During the COVID-19 pandemic, it has become clear that the role of the Human Resources department has never been more important. With government rules seemingly changing by the day, furlough schemes to contend with, and virtually every employee concerned about the future, it’s fair to say that HR teams have been busy.
But through this challenging time, it’s important that HR professionals are mindful of cybersecurity and data protection, as there has been a growth in the number of cyberattacks against organizations throughout the pandemic. The cybersecurity of the business is a shared responsibility, and HR has an important role to play in protecting the organization during this time. Here we take a look at five key cybersecurity considerations for HR during the era of COVID-19.
1. Lack of threat visibility
One of the biggest changes for HR through COVID-19 has been the number of staff working from home – either through necessity or by choice – but this has created cybersecurity challenges, too. It can be more challenging to monitor employees working from home to understand which staff are accessing sensitive data and whether they are processing it in accordance with best practice.
It may be the case that COVID-19 has encouraged unsafe working practices such as shadow IT, where staff download and use software and apps that have not been approved by the IT team.
HR teams need to work closely with IT and cybersecurity teams to ensure that there is a strong cybersecurity awareness program in place and that it has been updated to reflect the current climate.
2. The security risks associated with workers returning to the office
Interestingly, just as working from home has been a cybersecurity challenge, so too is the return of workers to the office. With many offices closing completely and members of staff using their own devices at home for a matter of months, employees returning to the office can bring a range of potential challenges especially relating to dormant attackers.
“As employees return to work post-lockdown and connect directly to corporate networks, organizations need to be alert to the possibility that criminals could be lying dormant on employee devices,” said George Glass, Head of Threat Intelligence at Redscan. “They are waiting for the opportunity to move laterally through a network, escalate privileges and deploy ransomware.”
In effect, cybercriminals are waiting for remote workers to reconnect to corporate networks before triggering attacks, so endpoint security monitoring would be beneficial.
3. Targeted threats against employees
Cybercriminals work fast. Their tactics and strategies are constantly evolving, and so it is no surprise that throughout COVID-19, there has been a huge rise in the number of attacks using the pandemic and remote working as a lure to trick victims. One phishing scheme sent emails to employees suggesting that they had been requested in a Zoom call with HR regarding the potential termination of their contract.
Additionally, HR departments themselves have been targeted by cybercriminals attempting to take advantage of the confusion surrounding new working conditions.
4. Insider attacks
You might think of cyberattacks being exclusively the work of shadowy hackers and professional cybercriminals, when in actuality, a large number of attacks on organizations come from the inside. And with COVID-19 forcing many businesses to lay people off or put them on furlough, there is a stronger possibility of disgruntled employees and ex-employees finding the motivation to breach the system – either to steal data to sell or simply to make life harder for the business.
It is up to the HR team to work with IT and security teams to provide information on individuals who are leaving the company or have seen changes in their employment.
5. The mental health of security staff
All employees have been under significant pressure during the pandemic – and this certainly includes security staff. Cybersecurity specialists and the IT team are tasked with defending a larger area due to the fact that more employees are working from home and making use of a wider variety of endpoints.
This can cause not only worry and mental health issues for those staff members tasked with keeping the company secure, but can also cause fatigue due to a larger number of hours worked. The HR department has a duty to care for its staff, so it is important to be aware of the increased pressures on security professionals.
Final thoughts
HR teams have been doing great work through the COVID-19 pandemic, but it is important not to overlook something as vital as cybersecurity. With threats evolving daily and staff increasingly stretched, the HR team can play an important role in helping to ensure that everyone across the business is aware of the latest threats and that measures are in place to mitigate them.

### [Supplied entries]

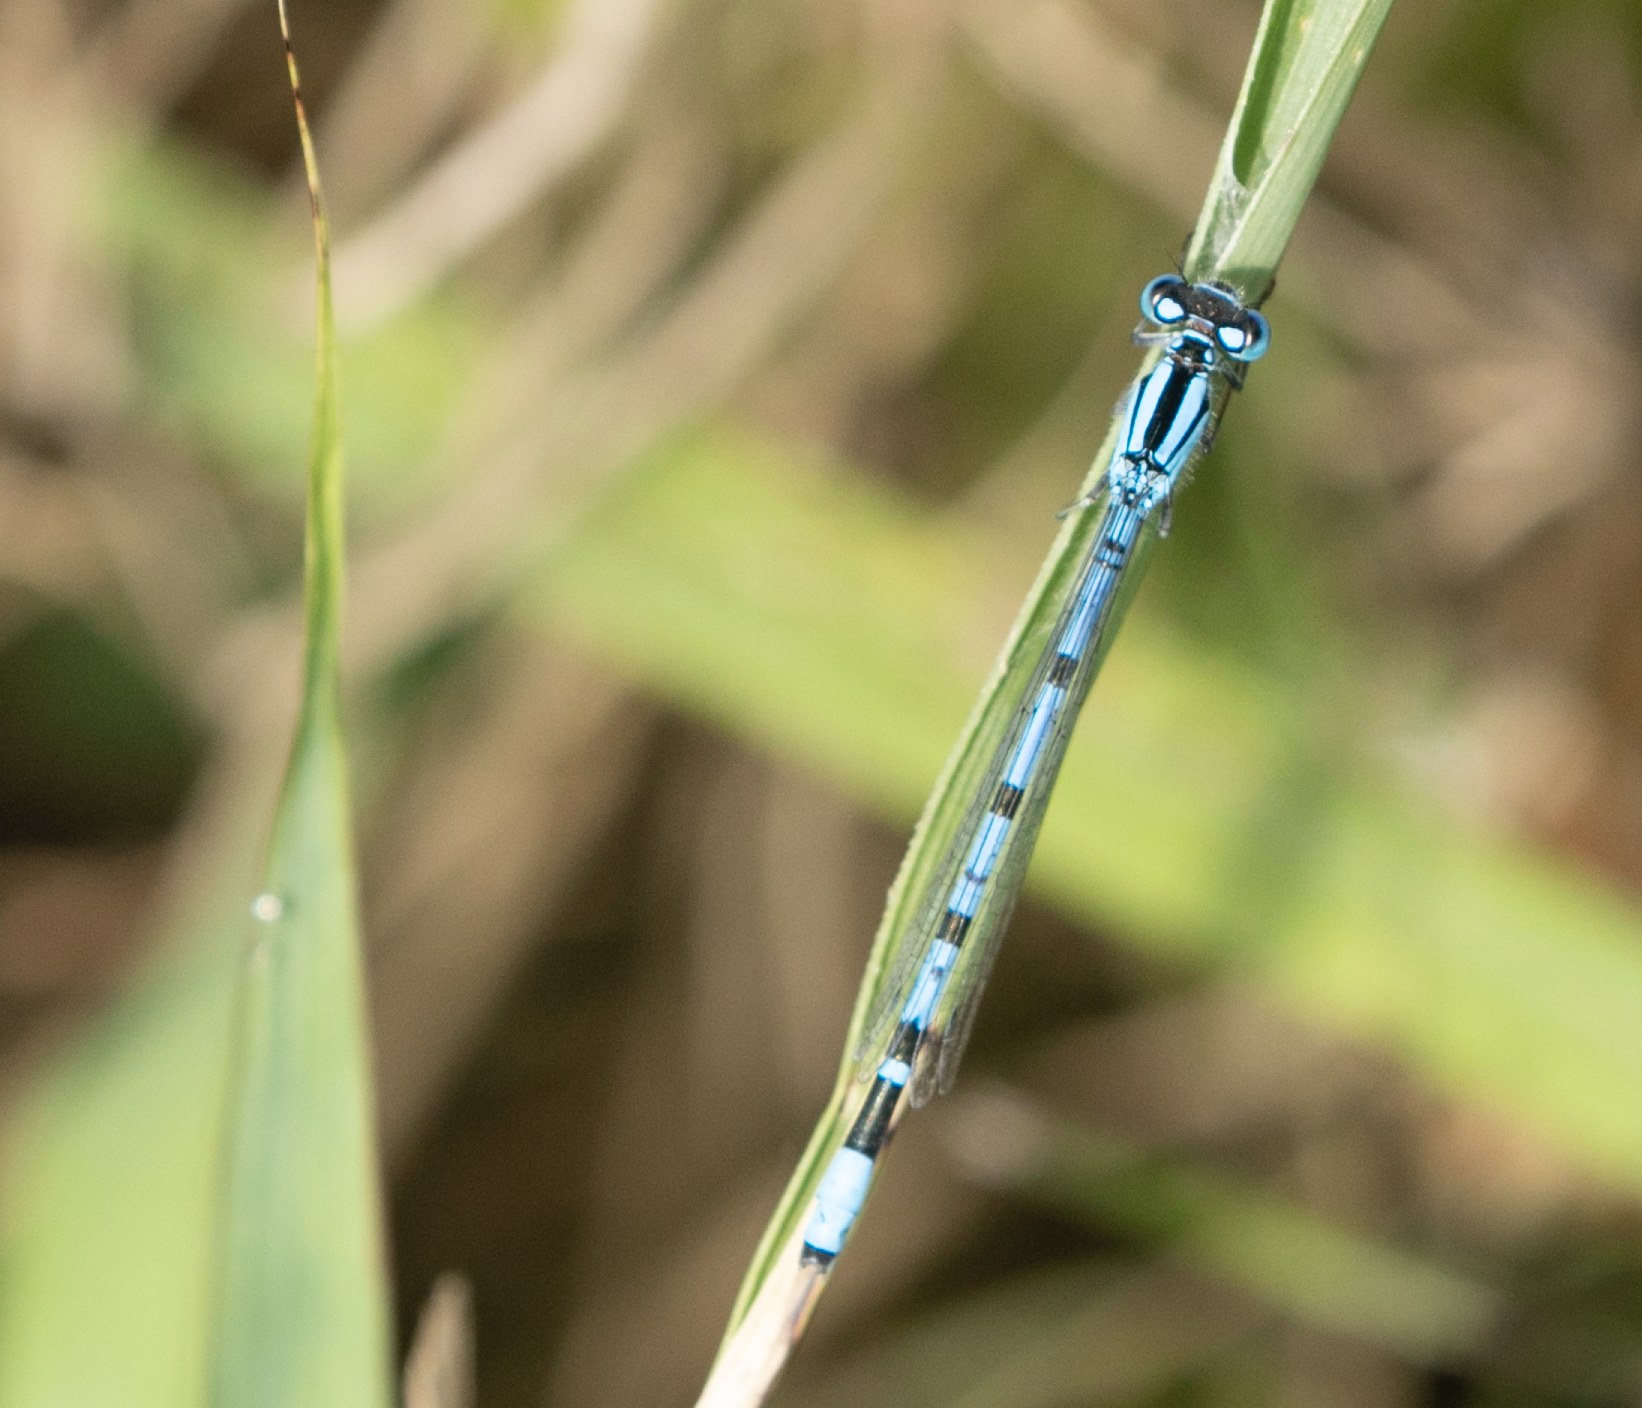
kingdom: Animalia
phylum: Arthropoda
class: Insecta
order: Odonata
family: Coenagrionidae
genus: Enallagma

...

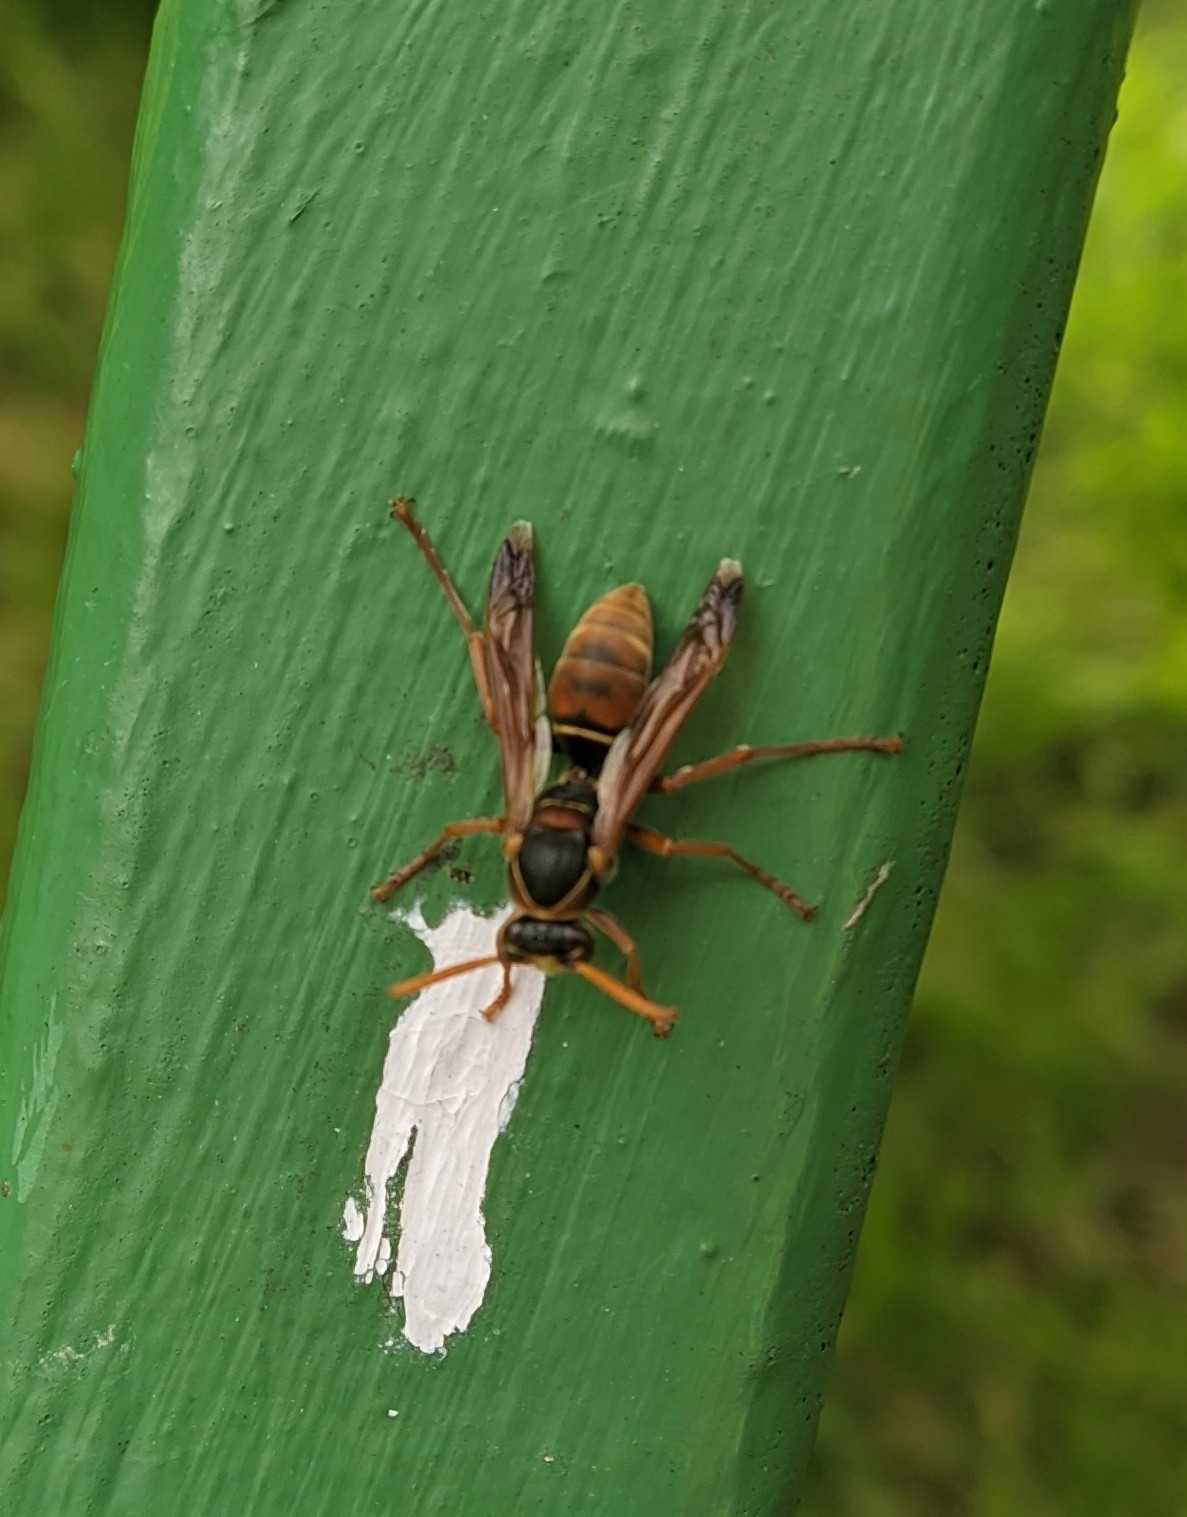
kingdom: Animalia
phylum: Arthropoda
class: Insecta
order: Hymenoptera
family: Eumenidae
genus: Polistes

--

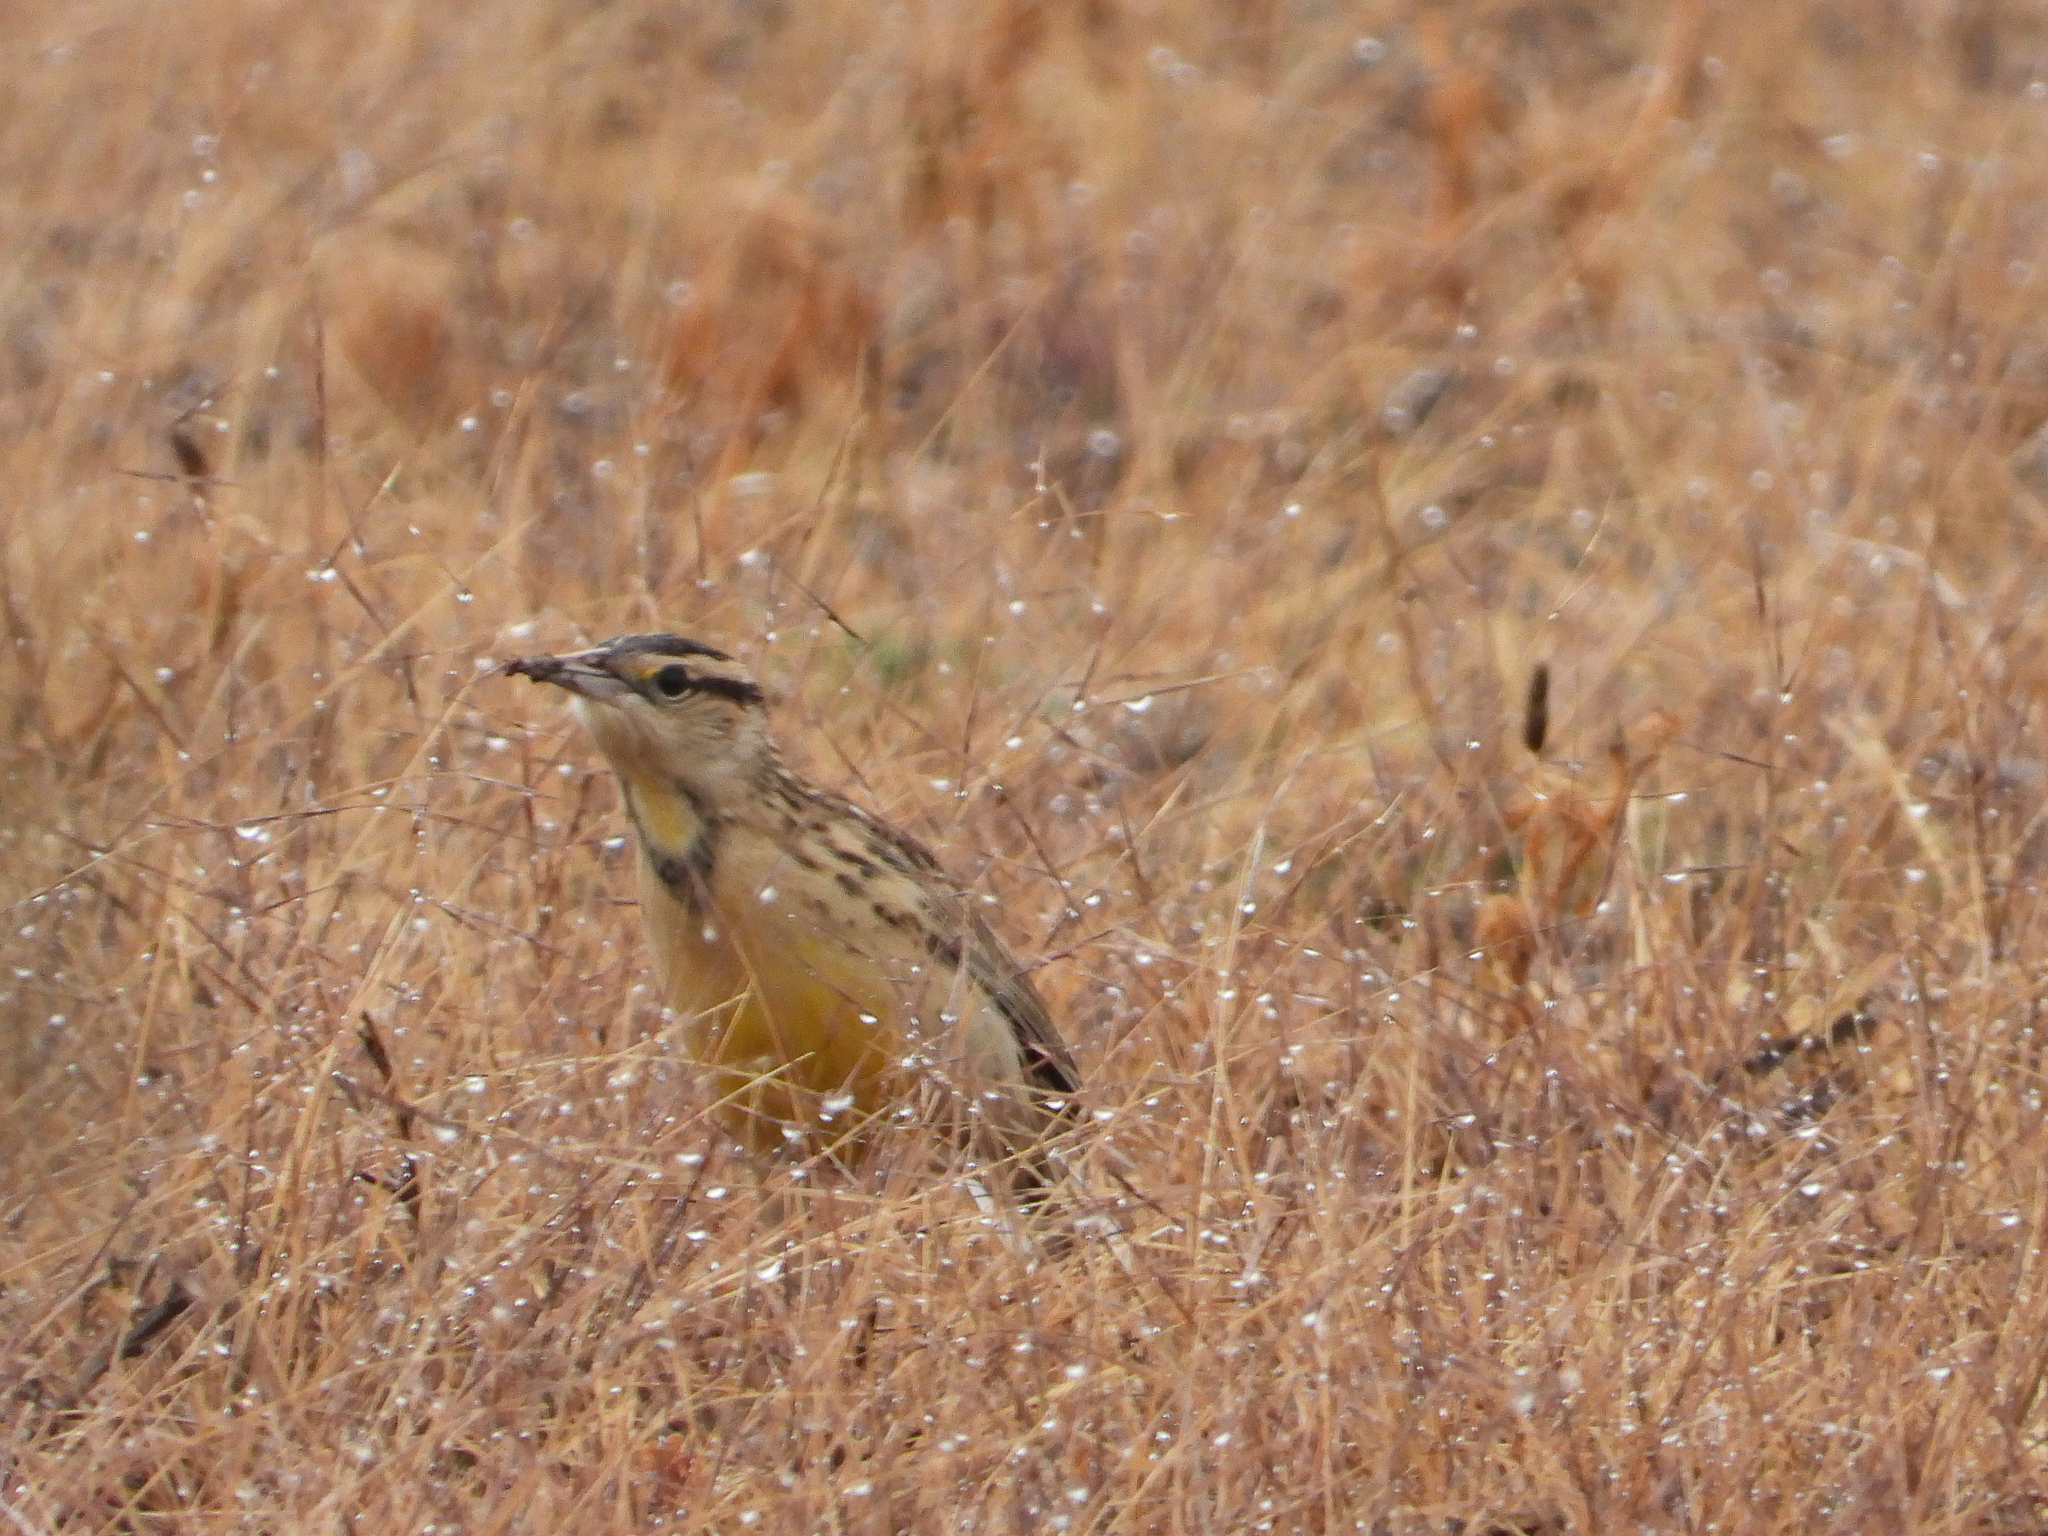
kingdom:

### [Questions to answer]
**A)** In the HR cybersecurity article, do these statements agree with the text: (i) George Glass heads threat intelligence at Redscan; (ii) shadow IT means staff using software and apps the IT team has approved; (iii) a phishing scheme told employees they had been requested in a Zoom call with HR about possibly ending their contract? For each, answer yes or no and quote the deciding words.
**B)** Reproduce the part of the HR cybersecurity article starting at "HR teams need" and ending at "the current climate.".
The entries play no part in this work.

### [Responses]
**A)**
(i) Yes: "George Glass, Head of Threat Intelligence at Redscan"
(ii) No: "software and apps that have not been approved by the IT team"
(iii) Yes: "One phishing scheme sent emails to employees suggesting that they had been requested in a Zoom call with HR regarding the potential termination of their contract."

**B)**
HR teams need to work closely with IT and cybersecurity teams to ensure that there is a strong cybersecurity awareness program in place and that it has been updated to reflect the current climate.